Illustration: Shoshana Gordon/Axios
Two new articles from AI giants DeepMind and Meta describe how AI systems are winning victories against human players in complex games involving deception, negotiation and cooperation.
Why is this important: Machine competitors have struggled with games where information is incomplete or hidden from players – similar to the intentions of humans in everyday life and interactions.
Driving the news: DeepMind researchers describe a new autonomous agent called “DeepNash” who learned to play the game Stratego in an article published today in Science.
- Stratego is played between two people who each move 40 pieces with different ranks – which cannot be seen by their opponent – in an effort to capture the other player’s flag.
- DeepNash couldn’t play Stratego looking for every possible scenario because there is an “astronomical” number, writes the DeepMind team – far more than chess, Go and poker, which AI systems have beaten.
How they did: The DeepMind team combined an algorithm for learning the game through self-play and another that directs this learning towards an optimal strategy.
- DeepNash learned the game from scratch by playing around 5.5 billion games against itself over four months.
- The AI Agent beat other existing Stratego bots, which play at an amateur level, more than 97% of the time, they report.
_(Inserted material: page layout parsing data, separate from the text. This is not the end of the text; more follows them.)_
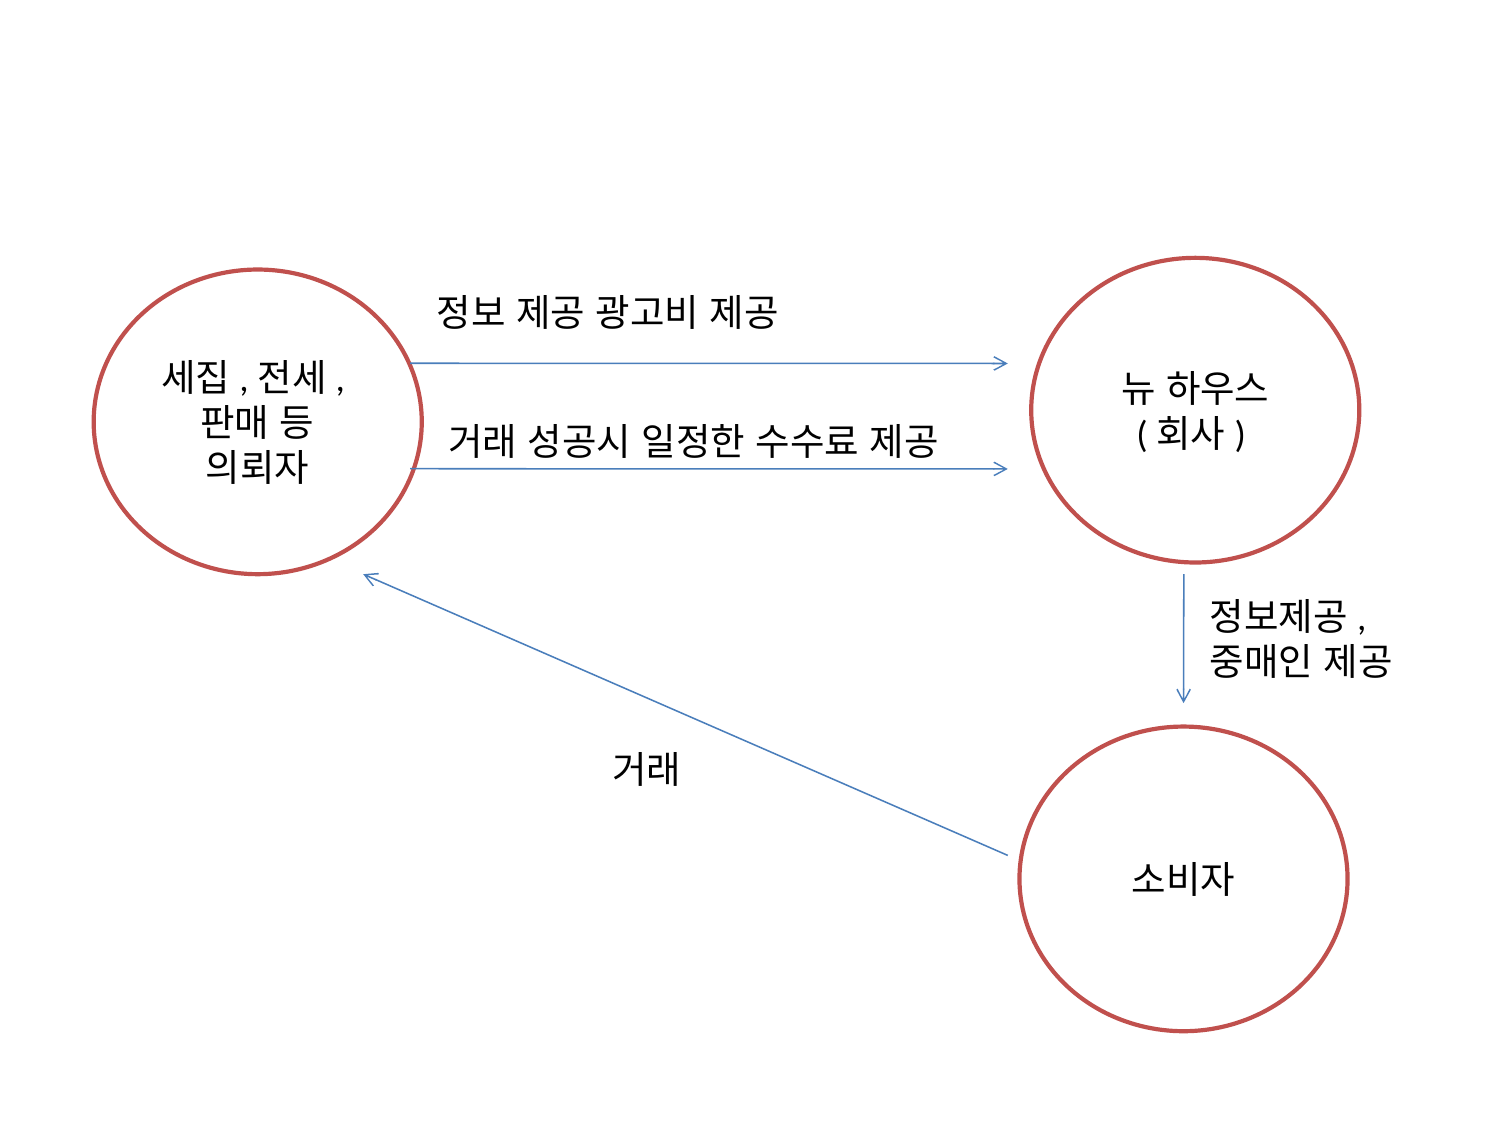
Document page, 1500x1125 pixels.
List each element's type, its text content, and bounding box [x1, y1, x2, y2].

text_box 소비자 [1017, 724, 1350, 1034]
text_box 정보제공, 중매인 제공 [1195, 585, 1454, 691]
text_box 뉴 하우스 (회사) [1029, 255, 1362, 565]
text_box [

He won 84% of the time against expert human players on an online gambling platform, sometimes by bluffing and cheating.
- DeepNash can “handle huge amounts of uncertainty in the form of imperfect information, more than was previously possible,” said co-author DeepMind researchers Julien Perolat and Karl Tuyls in an email. main points of the article.
Meta-researchers last week described an AI system called “Cicero” which they claim can play the game Diplomacy on a human level.
- In Diplomacy, up to seven players negotiate, deceive, and build alliances in an attempt to gain control of territories on a map.
- “Cicero integrates a language model with planning and reinforcement learning algorithms by inferring players’ beliefs and intentions from his conversations and generating dialogue in pursuit of his plans,” they wrote in Science.
- In 40 games of a blitz version of Diplomacy where the time for each move is limited to five minutes, Cicero scored more than double the average score of human players he faced on a gaming rig.
To note : Some experts say the AI systems that can play these games raise concerns about the machines’ ability to deceive.
- Cicero “passed as a human player in 40 matches” with 82 unique players, Meta researchers reported.
- They also said they were able to control AI dialogue to be “largely honest and helpful”.
The big picture: Experts debate the extent to which mastering games will help develop intelligent machines that can navigate the world of humans.
- Some argue that their rules are specific and that winning on the board does not easily extend to a range of real-world issues.
- But others say some of the skills required to win strategy games could lead to real-world applications.
Debate is “a wrong question,” says Tuomas Sandholm, a professor at Carnegie Mellon University who has studied game theory for three decades.
- “When it comes to planning against opponents, games are not only important, they are necessary,” he says, adding that they can provide insights into negotiation and reasoning for business, finance and defense, which the two companies he founded and lead, Strategy Robot and Strategic Machines, focus on.
Yes, but: A board game is a “highly controlled and constrained environment,” says Luca Weihs, a researcher at the Allen Institute for AI who works on how systems can be physically incorporated to control a robot or vehicle.
- But in the real world, an AI system might see a human do something it’s never seen before – and have to reason the person’s goal through common sense.
- Hidden information and intentions abound in everyday life, even in seemingly simple tasks like helping a partner load the dishwasher or driving a car down a street alongside other drivers.
- “We’re constantly working with missing information about how humans function and very intuitively filling in the gaps.”
People can also adapt to changes in game rules or board structure, says Brenden Lake, who co-directs the Minds, Brains, and Machines initiative at New York University.
- “Many high-level systems would be completely destroyed by a change in the rules, or the size and shape of the game board, if they didn’t have the ability to retrain.”
What to watch: Cicero relies on a more classic approach to AI that involves training it on a corpus of human games and other bespoke data, giving it innate knowledge, writes researcher Gary Marcus.
- This is in contrast to systems like DeepNash, which is trained entirely from scratch through self-play. Cicero also uses autoplay data.
- Marcus has long argued that the deep learning approach, which powers chatbots, virtual assistants and self-driving capabilities and has been a focus of researchers, is limited.
- It can “ultimately prove even more valuable if integrated into highly structured systems,” he writes.